I sometimes find, and I am sure you know the feeling, that I simply have too many thoughts and memories crammed into my mind.”
— Albus Dumbledore
It is 6:00 pm. I am sitting with dusty old department files from’95 and listening to the Azhan from a nearby mosque. It is oddly reassuring to listen to the Azhan today, especially after a big burger and a glass of O.M. My ears are sharper and begging for distractions.
I like unearthing old department files. Time and again, I find myself asking for stories about the department. These stories are from a faraway time where, I am assuming– there was more quiet. I imagine myself, following the people in and out of their stories from the 80’s, the 90’s,and the 2000’s. I am like Harry in the Pensieve – floating, desiring, following.
I look into yellowed papers and let my eyes sit on its words. Hand writings. Some familiar, some not- whose pensieves I cannot seek because they are lost. I find it hard to cope with moments like these because there is too much conflict in them. I am nostalgic for a time that wasn’t even mine.
Is there a word for this? To be nostalgic for a time that you have only heard of – from other people? What does it mean if you want to live in other people’s stories more than in your own? I am not looking for an answer. I am looking for a solution.
I came back from a family trip yesterday and like always, I kicked myself for having agreed to go on the trip. There was a baby on the trip – my nephew. My mother becomes a child when she sees him. In la-la land, it should make me happy no? To watch my mother laugh like a child? I think somewhere it did. But behind those giggles was a soft plea to me – to give her a grandchild. Her own, as they say – to play with and what not.
My aunt says I should have a baby before turning 30 because otherwise, they become slow – the babies. My grandmother says I have to get married before she dies otherwise she’ll never forgive me. I don’t want to know how she’s going to manage not forgiving me after her death. I have watched far too many horror movies.

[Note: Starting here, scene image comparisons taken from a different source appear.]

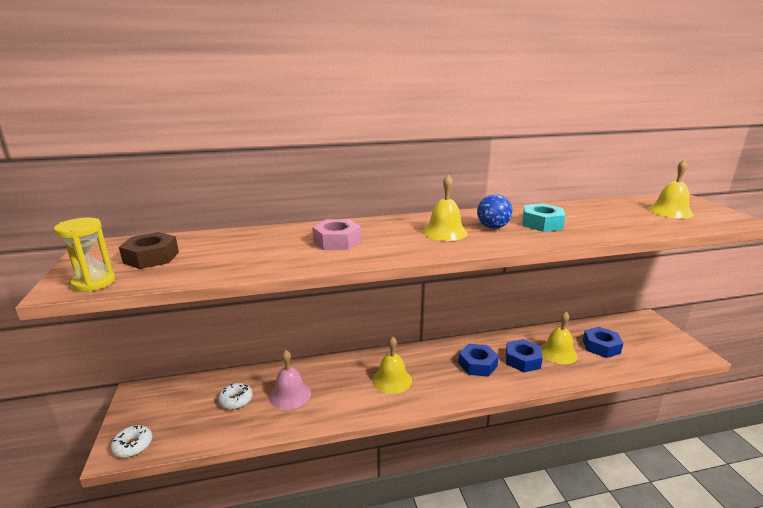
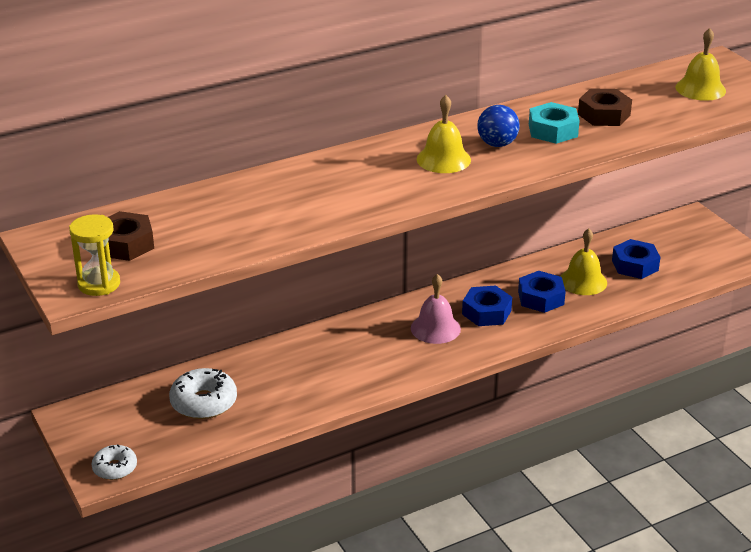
camera: 15 degrees left, 10 degrees up
(236, 400) = (204, 402): white donut -> white donut, size x1.59
(290, 394) = (268, 385): pink bell -> pink bell (435, 328)
(337, 241) = (325, 191): pink nut -> none
(392, 380) = (386, 347): yellow bell -> none
(587, 219) = (604, 115): none -> brown nut

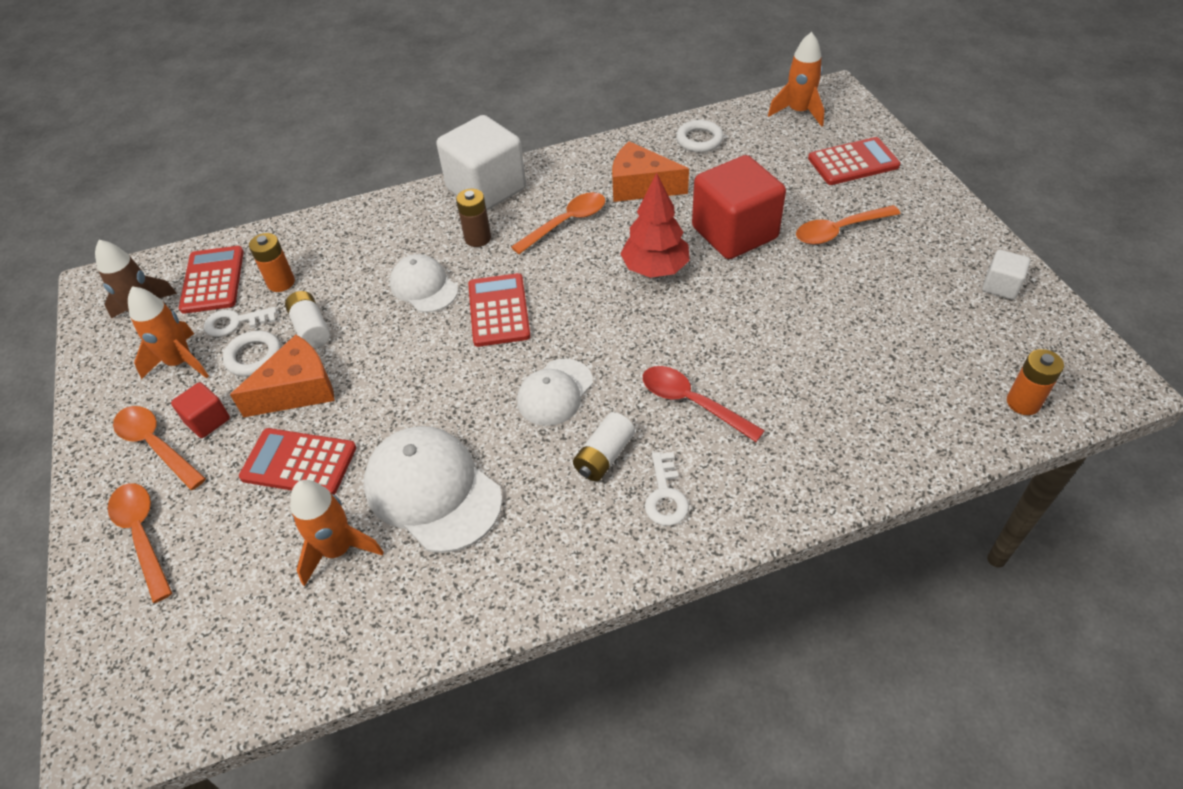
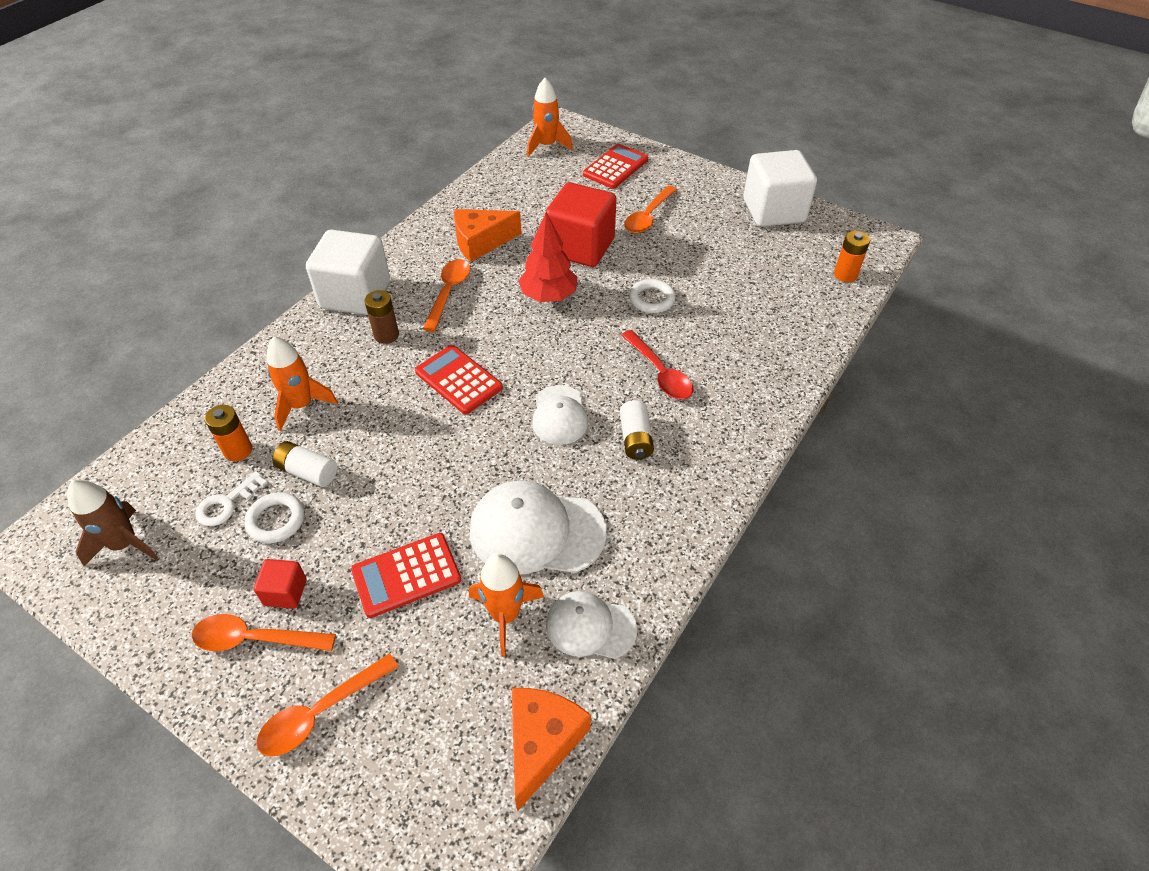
camera: 40 degrees left, 0 degrees up
(142, 535) = (321, 712): orange spoon -> orange spoon turned 60 degrees counterclockwise
(180, 362) = (205, 563): orange rocket -> orange rocket (301, 405)
(212, 280) = (163, 481): red calculator -> none
(298, 390) = (346, 523): orange cheese -> orange cheese (542, 743)
(424, 286) = (377, 392): white cap -> white cap (590, 626)
(665, 495) = (699, 440): white key -> none
(692, 403) = (659, 373): red spoon -> red spoon turned 120 degrees counterclockwise
(699, 140) = (493, 192): white ring -> white ring (651, 299)
(1000, 286) = (773, 211): white cube -> white cube, size x2.16

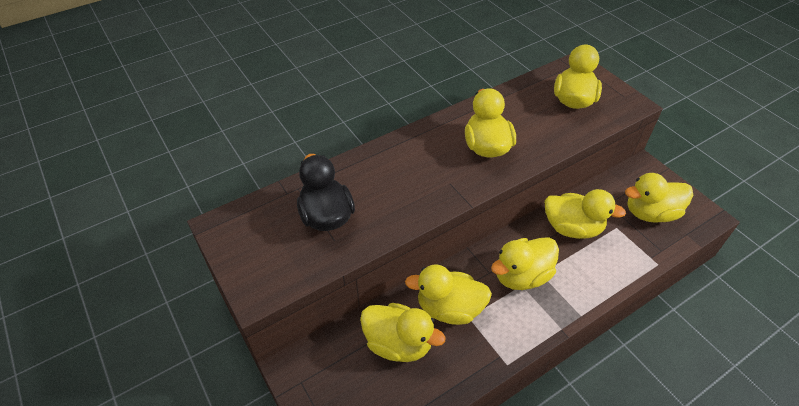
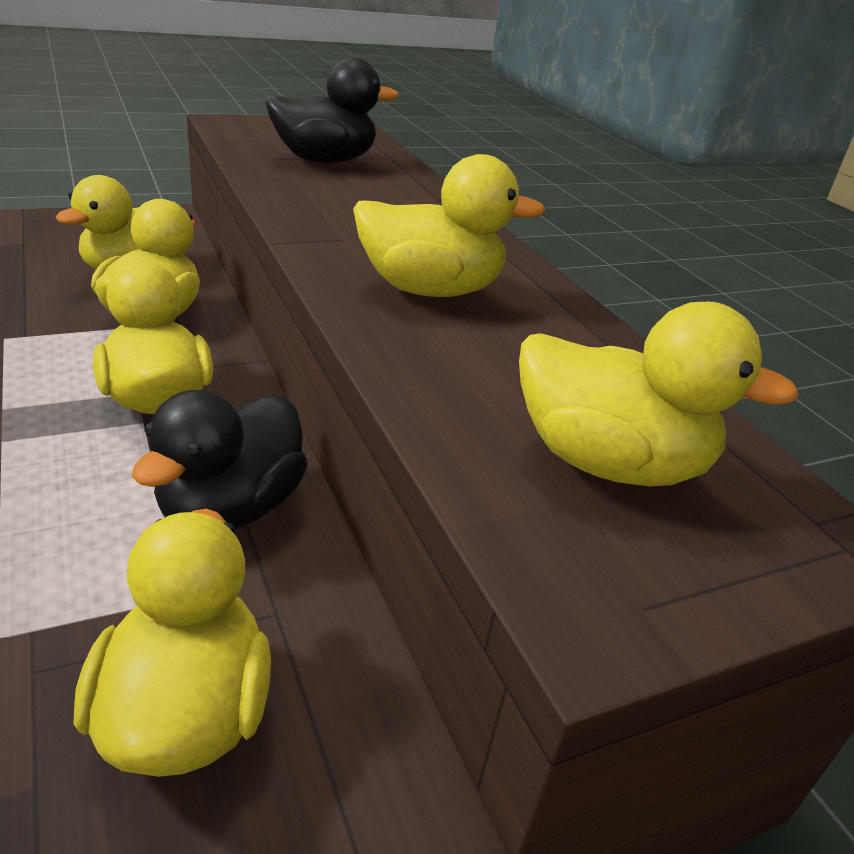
camera: 95 degrees right, 15 degrees down
(572, 228) = (230, 508): yellow duck -> black duck

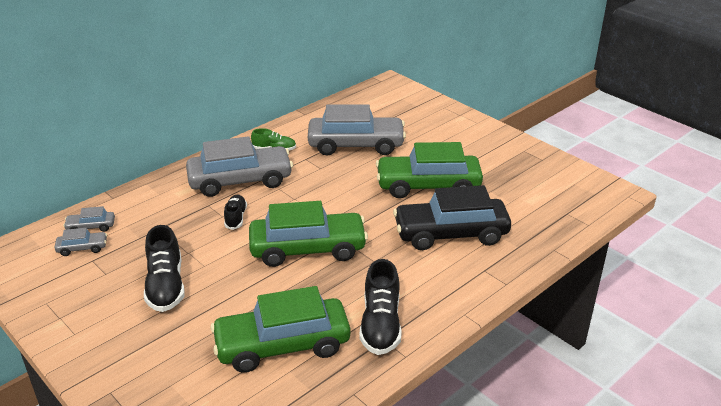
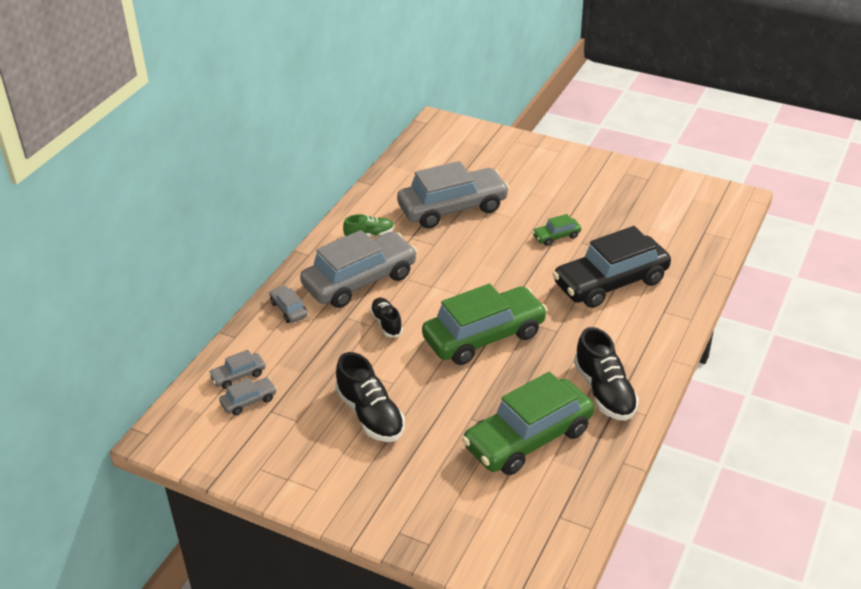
camera: 20 degrees left, 5 degrees up
(169, 188) = (289, 309): none -> grey car
(428, 186) = (556, 236): green car -> green car, size x0.43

I sat next to these women, holding their hands, giggling in my head and calmly nodding. My sister kept raising her eyebrows and making terrible lesbian jokes. My brother kept dying about wanting internet connection. The father of the baby was stuffing his face with food while the mother was feeding the baby- feeding herself- keeping the baby from falling off the earth. There was so much irony in this entire trip that it stopped becoming an irony after a point.
These are times when I don’t want the pensieve.